In 1976 werd de Stichting Fotoarchief Maria Austria/Particam opgericht met als doel het archief van fotografe Maria Austria te beheren. Er bleek namelijk geen instelling te bestaan in Nederland die daarvoor zorg kon dragen. In 1981 liet de stichting onderzoeken hoe fotografen dachten over de oprichting van een Nederlands fotoarchief dat belangrijke archieven van niet meer werkende of reeds overleden fotografen zou kunnen opnemen. De reacties waren positief. Op 7 mei 1982 werd door drie bestuursleden van de Stichting Maria Austria de stichting Nederlands fotoarchief (nfa) opgericht met als hoofddoelstelling het beheren, conserveren en toegankelijk houden van negatievenarchieven met een culturele en documentaire waarde. De stichting Maria Austria vroeg Pieter Boersma als voorzitter van het nfa op te treden. Twee voorname redenen om Boersma als voorzitter te vragen waren, dat hij tijdens zijn voorzitterschap van de GKf (1974-1980) veel oudere, vooraanstaande fotografen had leren kennen en dat hij de weg in ambtelijk Den Haag kende. Onder zijn voorzitterschap, dat tot 1994 zou duren, opende het nfa na veel getouwtrek over de vestigingsplaats (Amsterdam of Rotterdam) op 25 november 1990 officieel haar deuren in Rotterdam. Sommige fotografen en nabestaanden van fotografen weigerden naar Rotterdam te 'verhuizen' en brachten hun archieven onder bij de Stichting Maria Austria. Dat er uiteindelijk een Nederlands fotoarchief is gekomen, is voor een belangrijk deel te danken aan de jarenlange, onvermoeibare inspanningen van Pieter Boersma als voorzitter van de stichting Nederlands fotoarchief.
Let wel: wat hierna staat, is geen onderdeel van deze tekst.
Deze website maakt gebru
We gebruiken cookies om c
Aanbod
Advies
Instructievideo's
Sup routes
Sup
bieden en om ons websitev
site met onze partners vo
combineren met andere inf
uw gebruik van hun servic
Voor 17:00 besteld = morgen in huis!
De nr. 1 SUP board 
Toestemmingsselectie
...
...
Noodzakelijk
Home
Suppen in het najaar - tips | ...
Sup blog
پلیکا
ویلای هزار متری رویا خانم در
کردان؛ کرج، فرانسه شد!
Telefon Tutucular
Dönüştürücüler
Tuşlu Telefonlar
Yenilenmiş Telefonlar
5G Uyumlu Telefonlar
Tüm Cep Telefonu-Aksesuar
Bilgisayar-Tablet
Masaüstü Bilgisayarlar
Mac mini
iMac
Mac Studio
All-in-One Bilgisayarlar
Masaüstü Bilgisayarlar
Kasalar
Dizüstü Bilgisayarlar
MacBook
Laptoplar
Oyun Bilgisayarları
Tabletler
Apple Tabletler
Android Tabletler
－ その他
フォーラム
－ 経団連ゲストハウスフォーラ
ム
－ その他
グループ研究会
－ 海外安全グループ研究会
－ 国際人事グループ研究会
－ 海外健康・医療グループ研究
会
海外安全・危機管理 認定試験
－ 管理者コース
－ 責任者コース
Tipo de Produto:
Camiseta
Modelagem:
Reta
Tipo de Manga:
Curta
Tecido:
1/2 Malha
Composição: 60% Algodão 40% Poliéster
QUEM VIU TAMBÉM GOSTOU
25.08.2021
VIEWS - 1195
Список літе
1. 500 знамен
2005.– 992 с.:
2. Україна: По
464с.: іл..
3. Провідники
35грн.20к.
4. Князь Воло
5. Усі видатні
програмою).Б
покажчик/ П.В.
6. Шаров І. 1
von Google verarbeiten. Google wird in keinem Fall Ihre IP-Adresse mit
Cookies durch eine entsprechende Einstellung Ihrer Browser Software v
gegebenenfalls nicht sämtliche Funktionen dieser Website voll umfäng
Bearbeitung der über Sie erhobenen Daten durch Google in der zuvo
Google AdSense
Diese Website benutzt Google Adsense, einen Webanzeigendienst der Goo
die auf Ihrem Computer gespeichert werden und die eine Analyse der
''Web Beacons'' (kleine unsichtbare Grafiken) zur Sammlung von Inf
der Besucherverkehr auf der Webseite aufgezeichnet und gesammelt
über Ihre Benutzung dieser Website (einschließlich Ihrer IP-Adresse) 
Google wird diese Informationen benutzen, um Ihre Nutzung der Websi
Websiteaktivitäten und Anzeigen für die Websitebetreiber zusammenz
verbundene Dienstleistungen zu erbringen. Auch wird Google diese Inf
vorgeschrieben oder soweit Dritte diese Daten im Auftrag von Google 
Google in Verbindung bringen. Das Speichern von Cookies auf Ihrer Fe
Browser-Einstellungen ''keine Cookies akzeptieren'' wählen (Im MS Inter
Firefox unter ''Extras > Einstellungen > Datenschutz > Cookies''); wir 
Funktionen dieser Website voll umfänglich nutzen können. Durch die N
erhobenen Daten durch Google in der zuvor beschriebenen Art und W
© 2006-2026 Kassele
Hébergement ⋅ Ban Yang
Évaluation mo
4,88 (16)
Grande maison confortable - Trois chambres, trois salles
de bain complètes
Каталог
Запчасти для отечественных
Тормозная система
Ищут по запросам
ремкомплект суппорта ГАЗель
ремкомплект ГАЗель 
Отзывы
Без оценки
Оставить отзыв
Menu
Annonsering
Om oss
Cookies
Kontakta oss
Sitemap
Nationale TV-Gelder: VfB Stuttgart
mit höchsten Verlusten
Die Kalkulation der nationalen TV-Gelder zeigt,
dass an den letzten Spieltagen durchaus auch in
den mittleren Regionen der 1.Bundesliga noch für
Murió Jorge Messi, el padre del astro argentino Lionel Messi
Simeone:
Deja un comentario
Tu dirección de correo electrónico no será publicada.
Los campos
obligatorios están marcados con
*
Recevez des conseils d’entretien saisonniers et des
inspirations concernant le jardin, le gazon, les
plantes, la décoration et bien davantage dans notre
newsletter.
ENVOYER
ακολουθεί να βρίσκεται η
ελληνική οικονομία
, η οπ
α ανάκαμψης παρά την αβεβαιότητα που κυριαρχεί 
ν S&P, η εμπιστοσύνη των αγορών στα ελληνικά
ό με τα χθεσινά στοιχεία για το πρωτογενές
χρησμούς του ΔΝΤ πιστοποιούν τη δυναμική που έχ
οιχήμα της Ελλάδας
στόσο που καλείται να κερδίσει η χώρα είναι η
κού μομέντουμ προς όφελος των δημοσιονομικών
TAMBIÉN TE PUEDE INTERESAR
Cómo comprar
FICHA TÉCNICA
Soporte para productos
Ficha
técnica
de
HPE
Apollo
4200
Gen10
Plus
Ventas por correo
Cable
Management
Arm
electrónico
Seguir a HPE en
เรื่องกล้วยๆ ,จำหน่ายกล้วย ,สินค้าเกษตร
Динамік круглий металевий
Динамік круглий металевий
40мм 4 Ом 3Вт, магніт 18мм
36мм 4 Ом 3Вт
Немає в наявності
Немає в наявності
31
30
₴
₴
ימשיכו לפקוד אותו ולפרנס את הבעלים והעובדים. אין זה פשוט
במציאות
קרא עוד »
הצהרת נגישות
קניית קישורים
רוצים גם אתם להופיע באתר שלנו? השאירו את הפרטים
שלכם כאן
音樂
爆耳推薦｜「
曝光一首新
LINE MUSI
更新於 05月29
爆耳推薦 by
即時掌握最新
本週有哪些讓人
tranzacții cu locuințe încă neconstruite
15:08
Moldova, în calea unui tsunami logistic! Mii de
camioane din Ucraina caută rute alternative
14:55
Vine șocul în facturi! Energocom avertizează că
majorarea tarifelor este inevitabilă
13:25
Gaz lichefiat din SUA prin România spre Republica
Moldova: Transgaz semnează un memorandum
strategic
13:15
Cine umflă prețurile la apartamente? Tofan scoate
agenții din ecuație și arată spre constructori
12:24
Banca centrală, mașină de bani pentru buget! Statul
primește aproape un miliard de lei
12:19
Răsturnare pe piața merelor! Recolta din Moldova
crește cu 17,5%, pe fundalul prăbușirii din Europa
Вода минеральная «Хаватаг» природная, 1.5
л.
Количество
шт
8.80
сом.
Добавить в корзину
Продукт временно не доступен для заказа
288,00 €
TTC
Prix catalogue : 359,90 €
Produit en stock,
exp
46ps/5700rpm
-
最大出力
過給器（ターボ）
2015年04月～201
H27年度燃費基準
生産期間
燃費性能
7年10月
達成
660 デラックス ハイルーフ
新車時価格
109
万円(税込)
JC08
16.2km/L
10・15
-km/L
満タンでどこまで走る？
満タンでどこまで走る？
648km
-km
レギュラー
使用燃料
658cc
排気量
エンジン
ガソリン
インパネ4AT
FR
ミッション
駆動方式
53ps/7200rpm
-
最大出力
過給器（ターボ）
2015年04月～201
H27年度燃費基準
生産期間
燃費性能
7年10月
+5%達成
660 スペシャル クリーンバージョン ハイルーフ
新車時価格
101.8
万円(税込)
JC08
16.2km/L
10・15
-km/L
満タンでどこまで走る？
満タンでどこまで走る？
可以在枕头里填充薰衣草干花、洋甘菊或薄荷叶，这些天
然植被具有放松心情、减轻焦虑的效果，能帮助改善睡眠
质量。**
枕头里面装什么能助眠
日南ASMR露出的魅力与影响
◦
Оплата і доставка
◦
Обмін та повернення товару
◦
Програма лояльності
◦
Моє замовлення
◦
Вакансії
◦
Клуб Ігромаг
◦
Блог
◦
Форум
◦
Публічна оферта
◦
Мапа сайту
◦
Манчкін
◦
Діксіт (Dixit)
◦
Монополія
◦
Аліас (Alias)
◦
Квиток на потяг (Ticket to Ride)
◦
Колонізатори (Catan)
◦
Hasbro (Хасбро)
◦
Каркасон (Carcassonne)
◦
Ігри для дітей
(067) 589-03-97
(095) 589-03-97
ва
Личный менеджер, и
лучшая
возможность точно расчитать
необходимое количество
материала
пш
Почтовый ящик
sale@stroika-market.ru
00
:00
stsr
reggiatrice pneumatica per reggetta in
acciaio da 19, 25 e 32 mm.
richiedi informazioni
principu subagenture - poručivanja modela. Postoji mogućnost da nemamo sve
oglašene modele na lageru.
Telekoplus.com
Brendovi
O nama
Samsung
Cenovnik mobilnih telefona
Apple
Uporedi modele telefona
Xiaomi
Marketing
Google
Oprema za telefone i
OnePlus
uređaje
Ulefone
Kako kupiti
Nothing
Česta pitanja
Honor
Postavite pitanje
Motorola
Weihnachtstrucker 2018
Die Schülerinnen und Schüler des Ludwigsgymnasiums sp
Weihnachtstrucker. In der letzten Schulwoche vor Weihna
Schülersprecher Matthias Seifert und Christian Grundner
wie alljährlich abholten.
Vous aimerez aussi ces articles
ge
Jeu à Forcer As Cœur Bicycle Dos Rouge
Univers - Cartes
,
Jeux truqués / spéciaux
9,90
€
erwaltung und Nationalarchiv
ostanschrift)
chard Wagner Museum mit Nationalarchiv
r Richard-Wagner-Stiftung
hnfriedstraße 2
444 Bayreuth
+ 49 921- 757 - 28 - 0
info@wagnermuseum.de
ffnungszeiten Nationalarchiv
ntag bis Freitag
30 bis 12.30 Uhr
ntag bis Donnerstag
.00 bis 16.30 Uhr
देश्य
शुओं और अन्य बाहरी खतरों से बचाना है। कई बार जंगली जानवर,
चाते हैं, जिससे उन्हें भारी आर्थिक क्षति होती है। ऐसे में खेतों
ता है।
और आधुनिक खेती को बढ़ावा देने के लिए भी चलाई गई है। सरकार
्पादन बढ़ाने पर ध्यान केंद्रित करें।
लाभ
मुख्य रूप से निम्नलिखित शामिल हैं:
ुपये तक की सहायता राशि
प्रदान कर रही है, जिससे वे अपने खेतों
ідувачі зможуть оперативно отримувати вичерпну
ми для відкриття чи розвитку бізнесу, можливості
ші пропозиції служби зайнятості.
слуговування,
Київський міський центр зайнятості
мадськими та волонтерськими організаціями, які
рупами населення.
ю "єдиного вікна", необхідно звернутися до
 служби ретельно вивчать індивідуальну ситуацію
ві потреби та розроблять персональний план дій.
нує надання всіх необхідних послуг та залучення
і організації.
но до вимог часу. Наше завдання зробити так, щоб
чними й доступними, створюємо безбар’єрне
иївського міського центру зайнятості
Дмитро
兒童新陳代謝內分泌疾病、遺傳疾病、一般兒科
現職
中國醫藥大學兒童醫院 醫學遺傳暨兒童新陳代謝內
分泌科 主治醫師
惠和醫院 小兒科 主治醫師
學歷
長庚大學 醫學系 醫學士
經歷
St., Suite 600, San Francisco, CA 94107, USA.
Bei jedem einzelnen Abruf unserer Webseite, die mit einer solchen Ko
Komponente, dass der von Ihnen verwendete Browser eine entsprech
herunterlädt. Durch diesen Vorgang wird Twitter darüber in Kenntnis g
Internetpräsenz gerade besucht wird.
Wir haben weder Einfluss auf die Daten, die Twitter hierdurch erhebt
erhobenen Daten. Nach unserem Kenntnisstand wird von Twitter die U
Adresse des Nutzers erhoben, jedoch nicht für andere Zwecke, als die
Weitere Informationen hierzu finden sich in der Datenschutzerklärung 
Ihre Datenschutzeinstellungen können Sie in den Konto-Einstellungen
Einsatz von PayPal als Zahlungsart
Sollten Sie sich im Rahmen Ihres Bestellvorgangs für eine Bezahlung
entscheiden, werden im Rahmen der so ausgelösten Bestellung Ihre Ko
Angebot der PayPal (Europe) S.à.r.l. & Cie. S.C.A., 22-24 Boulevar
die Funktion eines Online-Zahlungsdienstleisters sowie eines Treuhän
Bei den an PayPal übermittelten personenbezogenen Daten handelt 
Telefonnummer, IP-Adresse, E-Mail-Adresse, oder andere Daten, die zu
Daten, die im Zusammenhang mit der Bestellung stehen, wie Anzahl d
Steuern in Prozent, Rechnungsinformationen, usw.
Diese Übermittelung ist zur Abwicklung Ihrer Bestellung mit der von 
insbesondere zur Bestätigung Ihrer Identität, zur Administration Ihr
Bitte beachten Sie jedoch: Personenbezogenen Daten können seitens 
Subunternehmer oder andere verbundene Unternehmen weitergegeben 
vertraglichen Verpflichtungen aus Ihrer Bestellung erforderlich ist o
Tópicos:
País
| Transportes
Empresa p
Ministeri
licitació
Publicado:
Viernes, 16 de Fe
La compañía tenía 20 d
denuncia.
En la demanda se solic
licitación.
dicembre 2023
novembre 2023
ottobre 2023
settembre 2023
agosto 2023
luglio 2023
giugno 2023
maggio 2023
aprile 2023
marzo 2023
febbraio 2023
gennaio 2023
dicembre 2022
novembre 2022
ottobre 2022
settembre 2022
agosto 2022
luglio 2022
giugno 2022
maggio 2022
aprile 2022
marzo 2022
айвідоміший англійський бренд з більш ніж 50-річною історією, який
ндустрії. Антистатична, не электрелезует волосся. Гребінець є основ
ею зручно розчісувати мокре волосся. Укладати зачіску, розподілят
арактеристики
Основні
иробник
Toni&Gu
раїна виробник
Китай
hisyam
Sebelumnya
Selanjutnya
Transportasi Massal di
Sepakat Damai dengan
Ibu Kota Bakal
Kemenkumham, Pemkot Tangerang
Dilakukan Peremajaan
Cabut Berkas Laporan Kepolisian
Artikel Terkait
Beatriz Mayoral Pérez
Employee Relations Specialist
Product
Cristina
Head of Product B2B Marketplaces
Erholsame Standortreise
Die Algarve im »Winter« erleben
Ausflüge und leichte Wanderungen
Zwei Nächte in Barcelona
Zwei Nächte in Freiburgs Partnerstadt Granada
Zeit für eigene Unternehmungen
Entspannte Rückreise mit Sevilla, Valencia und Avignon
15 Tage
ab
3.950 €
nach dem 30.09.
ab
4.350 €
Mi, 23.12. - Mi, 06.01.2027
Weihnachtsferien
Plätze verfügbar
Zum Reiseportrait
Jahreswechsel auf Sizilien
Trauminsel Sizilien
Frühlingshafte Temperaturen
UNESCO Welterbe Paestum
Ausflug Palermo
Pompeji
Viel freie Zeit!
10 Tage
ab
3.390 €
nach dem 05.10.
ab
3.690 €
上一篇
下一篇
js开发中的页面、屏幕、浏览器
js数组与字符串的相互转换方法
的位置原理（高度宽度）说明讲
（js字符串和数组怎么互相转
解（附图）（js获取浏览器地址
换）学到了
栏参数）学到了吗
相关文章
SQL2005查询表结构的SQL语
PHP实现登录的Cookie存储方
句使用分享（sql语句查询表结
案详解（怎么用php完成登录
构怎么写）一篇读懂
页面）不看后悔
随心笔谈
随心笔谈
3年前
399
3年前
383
Vanaf 1981 fotografeerde Pieter Boersma regelmatig acties, manifestaties, demonstraties en conferenties voor de Anti-Apartheids Beweging Nederland (AABN). In 1987 ging hij op verzoek van de AABN naar Zimbabwe waar een conferentie werd gehouden over kinderen in Zuid-Afrikaanse politiecellen. Een jaar later werd hij gevraagd om de vaste fotograaf te worden van de in 1984 opgerichte Association of West European Parlementarians for Action against Apartheid (A.W.E.P.A.A.), tegenwoordig Association of European Parlementarians for Africa geheten (AWEPA). Voor deze organisatie reist hij sindsdien gemiddeld drie maal per jaar naar zuidelijk Afrika waar hij naast portretten, vooral vluchtelingen, verkiezingen en economische ontwikkelingen in de grote en kleine bedrijven (van bierbrouwerijen tot boerenbedrijfjes) fotografeert. Zijn foto's verschijnen in de publicaties van AWEPA en er worden tentoonstellingen van gemaakt die te zien zijn op conferenties en in parlementsgebouwen in West-Europa en zuidelijk Afrika. Behalve voor AWEPA houdt Boersma zich de laatste jaren niet meer met documentaire fotografie bezig. Hij fotografeert nu voor de opdrachtgevers die op zijn pad komen, waaronder de Stichting Kunst en Cultuur Noord-Holland.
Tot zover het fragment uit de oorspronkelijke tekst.